Gefolgt von der Zofe bewegt Ariane sich in Aufbruchstimmung zum Burgtor. Die besorgten Frauen erkundigen sich bei ihr, wohin sie gehen wolle. „Weit weg“ ist die vage Antwort. Mitkommen wollen sie jedoch nicht, denn sie möchten sich von ihrem Mann, dessen Qualitäten sie in Zukunft im Kollektiv nutzen wollen, und seiner komfortablen Behausung nicht trennen. Einmal aufgeweckt nutzen sie ihre Intelligenz und fragen sich, wer sie ernähren wird? Wer soll Wildbret heranschaffen, denn mit Pfeil und Bogen können sie nicht umgehen. Wer sorgt für angenehmen Zeitvertreib im Bett und auf der Tenne. Gäste sollen kommen, damit man lustig sein kann. Unter Besinnung auf weibliche Urinstinkte wird man List und Tücke zur Anwendung bringen, und den Wiedergeschenkten dahin bringen, wohin man ihn haben will. Was bildet die törichte Ariane sich überhaupt ein?

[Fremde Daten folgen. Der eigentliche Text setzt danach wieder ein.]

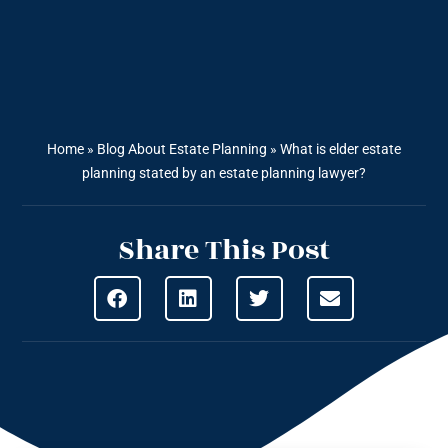
Home
»
Blog About Estate Planning
»
What is elder estate
planning stated by an estate planning lawyer?
Share This Post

„Selbst ist die Frau.“ Ariane zuckt bedauernd mit den Schultern, wirft einen letzten Blick auf die Burg der Entrechteten und verschwindet in dem Bewusstsein, ihre Mission erfüllt zu haben, auf Nimmerwiedersehen.
Anmerkungen:
Dukas' Version der symbolistischen Umdeutung der Blaubart-Legende fand bei seiner Uraufführung größten Zuspruch, besonders bei Vertretern der „Neuen Wiener Schule“. Der Text und die Musik stehen ganz in der Tradition von Claude Debussys „Pelleas et Melisande“. Interessant ist die Oper auch aufgrund ihrer fast ausschließlich von Frauen gesungenen Partien. Die männliche Titelfigur ist infolge physischer Abwesenheit vom Volumen her eher eine Nebenrolle und kennt nur nur kurze Auftritte zu Beginn und zu Ende der Oper.
© 2011 – Raphael Lübbers
Inhaltlich behandelt das Libretto die Emanzipation der Frau in satirischer Form. Die Chance von ihrer Freiheit Gebrauch zu machen, nutzen Blaubarts Frauen nicht. Trotzdem handeln sie richtig! Was nutzt die große Freiheit, wenn niemand mehr das ist, der kostenlos Mahlzeiten und Unterkunft spendiert, hofiert, Schmuck schenkt und für Zerstreuung sorgt? Erzogen werden muss der Mann – alles weitere ergibt sich von selbst! Der Kampf der Geschlechter wütet bei Mensch und Tier seit ihrer Erschaffung. Er ist Bestandteil der Schöpfung und bringt Bewegung in den faden Alltag. (Anm. E.H. Red.)